[Stored entries]

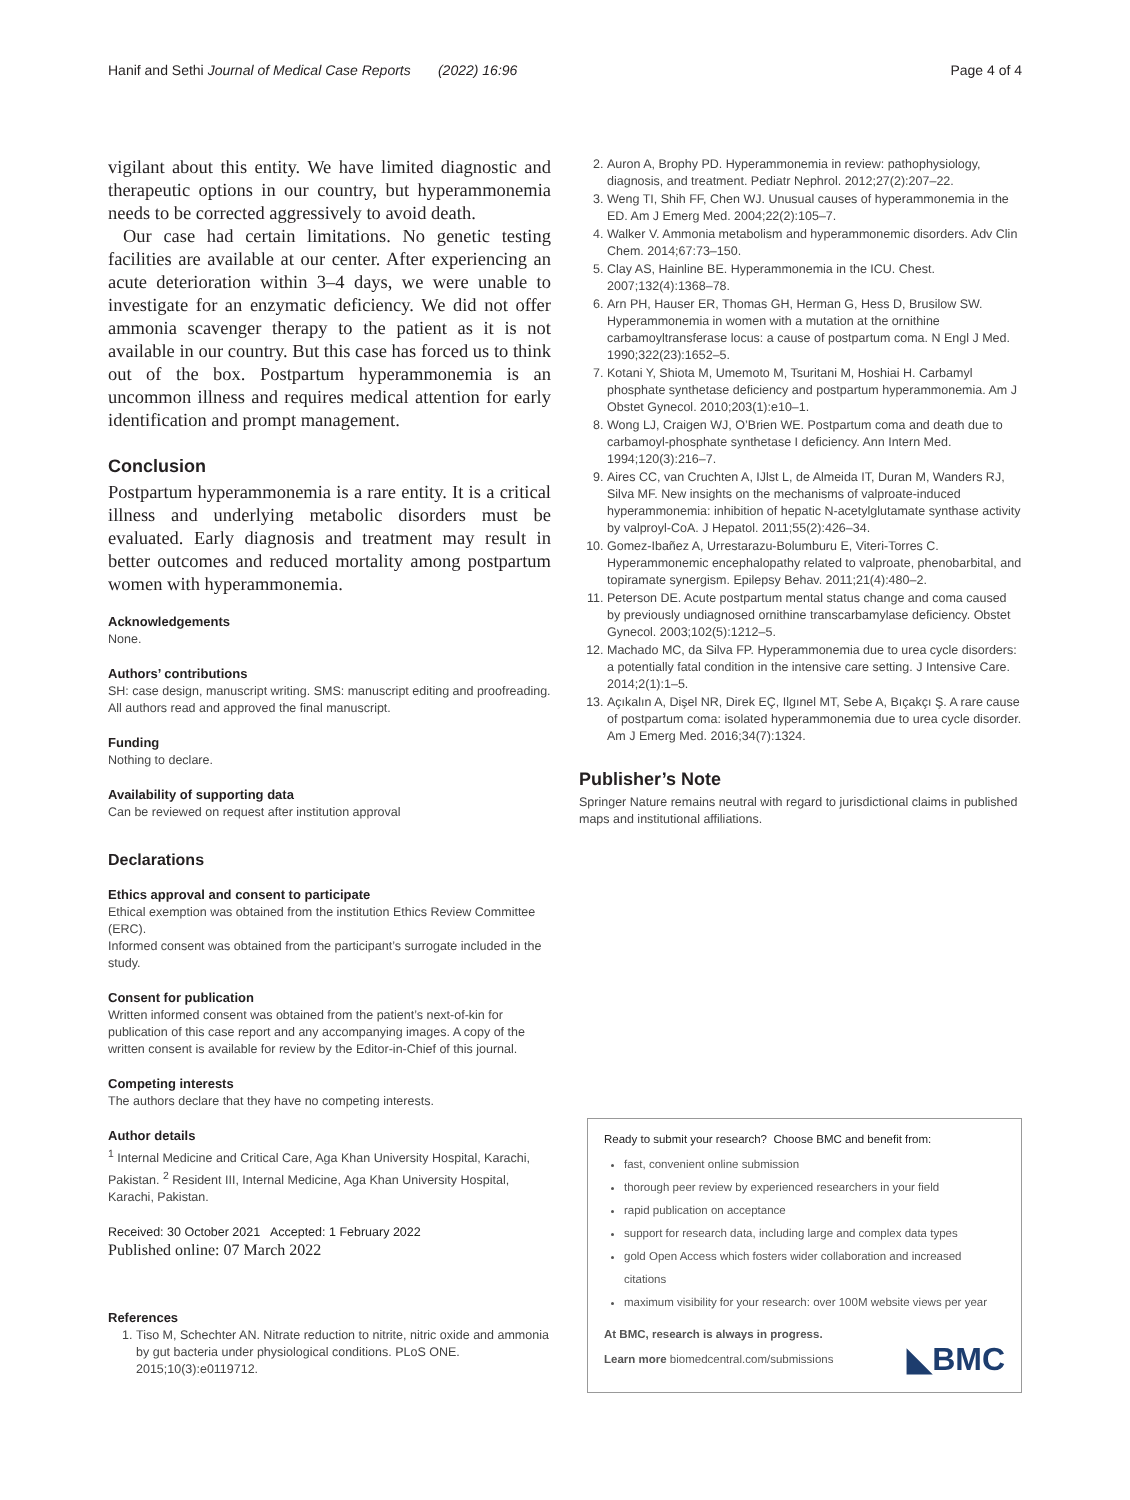Hanif and Sethi Journal of Medical Case Reports (2022) 16:96
Page 4 of 4
vigilant about this entity. We have limited diagnostic and therapeutic options in our country, but hyperammonemia needs to be corrected aggressively to avoid death.
Our case had certain limitations. No genetic testing facilities are available at our center. After experiencing an acute deterioration within 3–4 days, we were unable to investigate for an enzymatic deficiency. We did not offer ammonia scavenger therapy to the patient as it is not available in our country. But this case has forced us to think out of the box. Postpartum hyperammonemia is an uncommon illness and requires medical attention for early identification and prompt management.
Conclusion
Postpartum hyperammonemia is a rare entity. It is a critical illness and underlying metabolic disorders must be evaluated. Early diagnosis and treatment may result in better outcomes and reduced mortality among postpartum women with hyperammonemia.
Acknowledgements
None.
Authors’ contributions
SH: case design, manuscript writing. SMS: manuscript editing and proofreading. All authors read and approved the final manuscript.
Funding
Nothing to declare.
Availability of supporting data
Can be reviewed on request after institution approval
Declarations
Ethics approval and consent to participate
Ethical exemption was obtained from the institution Ethics Review Committee (ERC).
Informed consent was obtained from the participant’s surrogate included in the study.
Consent for publication
Written informed consent was obtained from the patient’s next-of-kin for publication of this case report and any accompanying images. A copy of the written consent is available for review by the Editor-in-Chief of this journal.
Competing interests
The authors declare that they have no competing interests.
Author details
<sup>1</sup> Internal Medicine and Critical Care, Aga Khan University Hospital, Karachi, Pakistan. <sup>2</sup> Resident III, Internal Medicine, Aga Khan University Hospital, Karachi, Pakistan.
Received: 30 October 2021 Accepted: 1 February 2022
Published online: 07 March 2022
References
1. Tiso M, Schechter AN. Nitrate reduction to nitrite, nitric oxide and ammonia by gut bacteria under physiological conditions. PLoS ONE. 2015;10(3):e0119712.
2. Auron A, Brophy PD. Hyperammonemia in review: pathophysiology, diagnosis, and treatment. Pediatr Nephrol. 2012;27(2):207–22.
3. Weng TI, Shih FF, Chen WJ. Unusual causes of hyperammonemia in the ED. Am J Emerg Med. 2004;22(2):105–7.
4. Walker V. Ammonia metabolism and hyperammonemic disorders. Adv Clin Chem. 2014;67:73–150.
5. Clay AS, Hainline BE. Hyperammonemia in the ICU. Chest. 2007;132(4):1368–78.
6. Arn PH, Hauser ER, Thomas GH, Herman G, Hess D, Brusilow SW. Hyperammonemia in women with a mutation at the ornithine carbamoyltransferase locus: a cause of postpartum coma. N Engl J Med. 1990;322(23):1652–5.
7. Kotani Y, Shiota M, Umemoto M, Tsuritani M, Hoshiai H. Carbamyl phosphate synthetase deficiency and postpartum hyperammonemia. Am J Obstet Gynecol. 2010;203(1):e10–1.
8. Wong LJ, Craigen WJ, O’Brien WE. Postpartum coma and death due to carbamoyl-phosphate synthetase I deficiency. Ann Intern Med. 1994;120(3):216–7.
9. Aires CC, van Cruchten A, IJlst L, de Almeida IT, Duran M, Wanders RJ, Silva MF. New insights on the mechanisms of valproate-induced hyperammonemia: inhibition of hepatic N-acetylglutamate synthase activity by valproyl-CoA. J Hepatol. 2011;55(2):426–34.
10. Gomez-Ibañez A, Urrestarazu-Bolumburu E, Viteri-Torres C. Hyperammonemic encephalopathy related to valproate, phenobarbital, and topiramate synergism. Epilepsy Behav. 2011;21(4):480–2.
11. Peterson DE. Acute postpartum mental status change and coma caused by previously undiagnosed ornithine transcarbamylase deficiency. Obstet Gynecol. 2003;102(5):1212–5.
12. Machado MC, da Silva FP. Hyperammonemia due to urea cycle disorders: a potentially fatal condition in the intensive care setting. J Intensive Care. 2014;2(1):1–5.
13. Açıkalın A, Dişel NR, Direk EÇ, Ilgınel MT, Sebe A, Bıçakçı Ş. A rare cause of postpartum coma: isolated hyperammonemia due to urea cycle disorder. Am J Emerg Med. 2016;34(7):1324.
Publisher’s Note
Springer Nature remains neutral with regard to jurisdictional claims in published maps and institutional affiliations.
Ready to submit your research? Choose BMC and benefit from:
fast, convenient online submission
thorough peer review by experienced researchers in your field
rapid publication on acceptance
support for research data, including large and complex data types
gold Open Access which fosters wider collaboration and increased citations
maximum visibility for your research: over 100M website views per year
At BMC, research is always in progress.
Learn more biomedcentral.com/submissions
◣BMC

[Task goal] Where a line of the data contains "urea", copy that line.

[Result]
12. Machado MC, da Silva FP. Hyperammonemia due to urea cycle disorders: a potentially fatal condition in the intensive care setting. J Intensive Care. 2014;2(1):1–5.
13. Açıkalın A, Dişel NR, Direk EÇ, Ilgınel MT, Sebe A, Bıçakçı Ş. A rare cause of postpartum coma: isolated hyperammonemia due to urea cycle disorder. Am J Emerg Med. 2016;34(7):1324.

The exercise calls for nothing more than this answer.